Second, Lot’s wife disbelieved. The angels had said that unless the family fled for their lives, refusing even to look back to Sodom, they would be lost along with those living in the city. But the woman must have reasoned as many reason today: “Surely God cannot mean what I have just understood Him to say. God will not really destroy the great city of Sodom. Or if He does, surely He will not destroy me just for turning around to see what is happening.” But, of course, that is exactly what God did. God said what He was about to do, and He did it, as He said. Lot’s wife perished for her failure to believe the word of God.
Third, Lot’s wife loved the world and its pleasures more than she loved God. If you had talked to Lot’s wife before the angels’ visit and had asked her of her faith in God, she would have told you that she was a believing woman. She would have said—perhaps with an air of smug superiority—that she was not like the citizens of Sodom, who had no knowledge of God and were pagans.

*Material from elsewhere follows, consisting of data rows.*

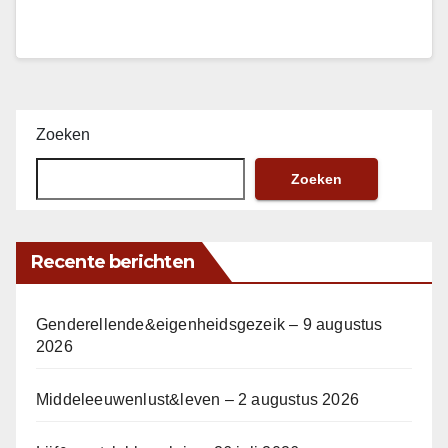
Zoeken
Zoeken
Recente berichten
Genderellende&eigenheidsgezeik – 9 augustus
2026
Middeleeuwenlust&leven – 2 augustus 2026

She worshiped the God of Abraham. She wanted to serve him. She might even have told you what she was doing in Sodom to witness to the claims of this true God. She would have been one of the “better people” of Sodom. Still, her heart was not with God. It was with Sodom and its pleasures. Her true affections were revealed in the crisis of God’s judgment.
Study Questions:
In what ways was Lot’s wife a spiritually privileged person?
What three things led to her downfall and judgment?
Reflection: In what ways do we exhibit some of the same behavior as Lot’s wife? What lessons or warnings can we learn from her story?